RESULTS OF RANGE-FINDING STUDY
- Dose range: 125 mg/kg bw - 2000 mg/kg bw
- Solubility: Incompatible with water thus corn oil was used
- Clinical signs of toxicity in test animals: All mice dosed at 1000 mg/kg bw and 2000 mg/kg bw died. 500 mg/kg bw was lethal to 4 out of 5 females and all the male mice. One female tested at 250 mg/kg bw died.
- Evidence of cytotoxicity in tissue analyzed: a decrease in the PCE/NCE ratio to 80% of the control value was observed at the 48 hour treatment interval. At 72 hours the PCE/NCE ratios had increased.
- Harvest times: 48 hours


RESULTS OF DEFINITIVE STUDY

- Induction of micronuclei (for Micronucleus assay): negative.
- Ratio of PCE/NCE (for Micronucleus assay): PCE/NCE ratio was slightly decreased at 72 hour treatment interval.
- Appropriateness of dose levels and route: Both dose levels and route were appropriate.
- Statistical evaluation: Analysis of variance indicated no sex-related differences in the incidence of micronuclei. No statistically significant (p ≤ 0.01) or treatment related increases in the numbers of micronuclei were observed at any dose or treatment interval.

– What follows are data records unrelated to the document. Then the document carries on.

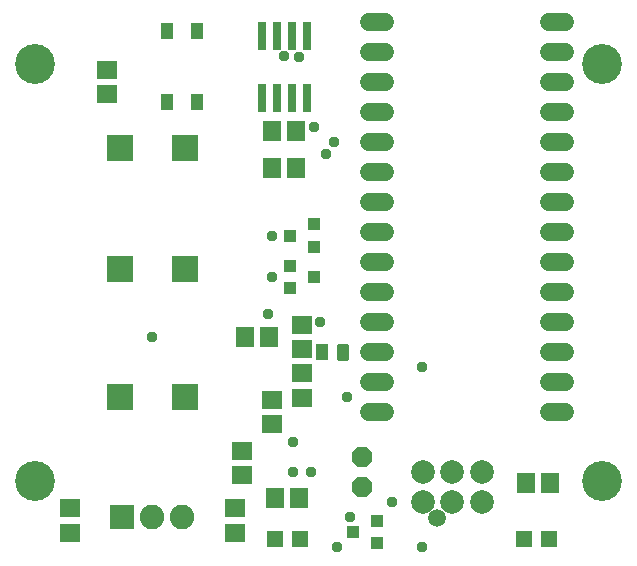
<source format=gbr>
G04 EAGLE Gerber RS-274X export*
G75*
%MOMM*%
%FSLAX34Y34*%
%LPD*%
%INSoldermask Top*%
%IPPOS*%
%AMOC8*
5,1,8,0,0,1.08239X$1,22.5*%
G01*
%ADD10C,3.378200*%
%ADD11C,2.003200*%
%ADD12C,1.503200*%
%ADD13R,2.303200X2.303200*%
%ADD14R,1.703200X1.603200*%
%ADD15R,1.103200X1.003200*%
%ADD16R,1.003200X1.403200*%
%ADD17C,1.511200*%
%ADD18R,0.803200X2.403200*%
%ADD19R,1.603200X1.703200*%
%ADD20R,2.082800X2.082800*%
%ADD21C,2.082800*%
%ADD22R,1.403200X1.403200*%
%ADD23C,0.441406*%
%ADD24P,1.869504X8X202.500000*%
%ADD25C,0.959600*%


D10*
X1120140Y370840D03*
X1120140Y17780D03*
X1600200Y17780D03*
X1600200Y370840D03*
D11*
X1473200Y0D03*
X1473200Y25000D03*
X1498200Y25000D03*
X1498200Y0D03*
X1448200Y0D03*
X1448200Y25000D03*
D12*
X1460700Y-13400D03*
D13*
X1191700Y88900D03*
X1246700Y88900D03*
D14*
X1346200Y129450D03*
X1346200Y149950D03*
X1346200Y88175D03*
X1346200Y108675D03*
D15*
X1356200Y234925D03*
X1356200Y215925D03*
X1336200Y225425D03*
X1336200Y181000D03*
X1336200Y200000D03*
X1356200Y190500D03*
D13*
X1191700Y299720D03*
X1246700Y299720D03*
D16*
X1257300Y398300D03*
X1231900Y398300D03*
X1231900Y338300D03*
X1257300Y338300D03*
D14*
X1181100Y365850D03*
X1181100Y345350D03*
D17*
X1555560Y381000D02*
X1568640Y381000D01*
X1568640Y76200D02*
X1555560Y76200D01*
X1555560Y101600D02*
X1568640Y101600D01*
X1568640Y127000D02*
X1555560Y127000D01*
X1555560Y152400D02*
X1568640Y152400D01*
X1568640Y177800D02*
X1555560Y177800D01*
X1555560Y203200D02*
X1568640Y203200D01*
X1568640Y228600D02*
X1555560Y228600D01*
X1555560Y254000D02*
X1568640Y254000D01*
X1568640Y279400D02*
X1555560Y279400D01*
X1555560Y304800D02*
X1568640Y304800D01*
X1416240Y76200D02*
X1403160Y76200D01*
X1403160Y101600D02*
X1416240Y101600D01*
X1416240Y254000D02*
X1403160Y254000D01*
X1403160Y279400D02*
X1416240Y279400D01*
X1416240Y304800D02*
X1403160Y304800D01*
X1403160Y330200D02*
X1416240Y330200D01*
X1416240Y406400D02*
X1403160Y406400D01*
X1555560Y406400D02*
X1568640Y406400D01*
X1568640Y355600D02*
X1555560Y355600D01*
X1555560Y330200D02*
X1568640Y330200D01*
X1416240Y381000D02*
X1403160Y381000D01*
X1403160Y355600D02*
X1416240Y355600D01*
X1416240Y127000D02*
X1403160Y127000D01*
X1403160Y228600D02*
X1416240Y228600D01*
X1416240Y203200D02*
X1403160Y203200D01*
X1403160Y177800D02*
X1416240Y177800D01*
X1416240Y152400D02*
X1403160Y152400D01*
D18*
X1324610Y342300D03*
X1324610Y394300D03*
X1311910Y342300D03*
X1337310Y342300D03*
X1350010Y342300D03*
X1311910Y394300D03*
X1337310Y394300D03*
X1350010Y394300D03*
D19*
X1320710Y282575D03*
X1341210Y282575D03*
X1320710Y314325D03*
X1341210Y314325D03*
D20*
X1193800Y-12700D03*
D21*
X1219200Y-12700D03*
X1244600Y-12700D03*
D14*
X1149350Y-26125D03*
X1149350Y-5625D03*
X1289050Y-26125D03*
X1289050Y-5625D03*
D22*
X1323000Y-31750D03*
X1344000Y-31750D03*
D19*
X1343750Y3175D03*
X1323250Y3175D03*
X1556475Y15875D03*
X1535975Y15875D03*
D22*
X1534455Y-31750D03*
X1555455Y-31750D03*
D13*
X1191700Y196850D03*
X1246700Y196850D03*
D16*
X1362600Y127000D03*
D23*
X1377791Y122191D02*
X1383409Y122191D01*
X1377791Y122191D02*
X1377791Y131809D01*
X1383409Y131809D01*
X1383409Y122191D01*
X1383409Y126384D02*
X1377791Y126384D01*
X1377791Y130577D02*
X1383409Y130577D01*
D14*
X1295400Y22770D03*
X1295400Y43270D03*
D24*
X1397000Y12700D03*
X1397000Y38100D03*
D15*
X1409540Y-15900D03*
X1409540Y-34900D03*
X1389540Y-25400D03*
D14*
X1320800Y65950D03*
X1320800Y86450D03*
D19*
X1318350Y139700D03*
X1297850Y139700D03*
D25*
X1447800Y-38100D03*
X1375763Y-38100D03*
X1330960Y377190D03*
X1386840Y-12700D03*
X1343660Y376837D03*
X1447800Y114300D03*
X1422400Y0D03*
X1338862Y25400D03*
X1353538Y25400D03*
X1384300Y88900D03*
X1356360Y317500D03*
X1366520Y294640D03*
X1373152Y304800D03*
X1320800Y225425D03*
X1317625Y158750D03*
X1338580Y50800D03*
X1219200Y139700D03*
X1320800Y190500D03*
X1361440Y152400D03*
M02*

</source>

Any other information on results incl. tables

Table 3: Summary of micronucleus results

	30 hours				48 hours				72 hours
Treatment groups mg/kg bw	Number of PCE’s with micronuclei per 1000 PCE’s		Mean PCE’s/1000 NCE (SD)		Number of PCE’s with micronuclei per 1000 PCE’s		Mean PCE’s/1000 NCE (SD)		Number of PCE’s with micronuclei per 1000 PCE’s		Mean PCE’s/1000 NCE (SD)
	Male	Female	Group mean	SD	Male	Female	Group mean	SD	Male	Female	Group mean	SD
Vehicle control	4.0 (2.00)	1.6 (0.89)	33.7	5.52	2.4 (2.70)	3.6 (1.14)	36.4	4.24	3.8 (2.05)	3.8 (2.68)	42.9	3.25
87.5	5.0 (2.55)	3.6 (1.52)	31.8	6.79	3.0 (1.73)	2.2 (0.84)	36.0	0.28	6.4 (2.19)	2.8 (1.64)	33.9	2.12
175	2.6 (1.52)	4.0 (1.22)	34.9	8.06	3.2 (1.10)	3.8 (1.64)	37.2	7.92	2.3 (0.96)	5.2 (3.96)	35.5	6.68
280	3.4 (2.19)	3.6 (2.19)	35.4	4.81	3.4 (3.29)	3.0 (1.22)	30.4	3.39	3.8 (1.92)	1.2 (0.84)	27.9	1.27
Positive control	36.2 (16.84)	28.6 (10.31)	27.4	9.05	Not evaluated		Not evaluated		Not evaluated		Not evaluated

Table 4 Summary of micronucleus frequency and statistical differences from controls (Fisher's exact test, one-tailed)

Treatment/dose mg/kg bw	No. PCE observed	PCE with micronuclei	Statistical significance
	30 hour sample
Vehicle control	10 000	28	NS
87.5	10 000	43	0.05>p>0.01*
175	10 000	33	NS
280	10 000	35	NS
Positive control	10 000	324	p<0.001
	48 hour sample
Vehicle control	10 000	30	NS
87.5	10 000	26	NS
175	10 000	35	NS
280	10 000	32	NS
	72 hour sample
Vehicle control	10 000	38	NS
87.5	10 000	46	NS
175	10 000	35	NS
280	10 000	25	NS

Results from sexes are combined as no sex-related differences were shown.

* not considered of biological significance

Applicant's summary and conclusion

Conclusions:

N-(3-(trimethoxysilyl)propyl)ethylenediamine has been tested in a reliable study according to EPA Health Effect T G, Report 560/6-83-001, which is similar to OECD 474, and under GLP conditions. No treatment related increases in numbers of micronuclei in PCE's of Swiss-Webster mice were observed. Relatively high dose levels of the test compound were tested up to 80% of the LD50 with no indication of significant induction of micronuclei. The PCE/NCE ratio was reduced at the highest concentration, 48 h exposure and at all doses, 72 h exposure, indicating exposure of the target tissue to the test substance. The test compound is considered to be negative for the induction of micronuclei under the conditions of this test.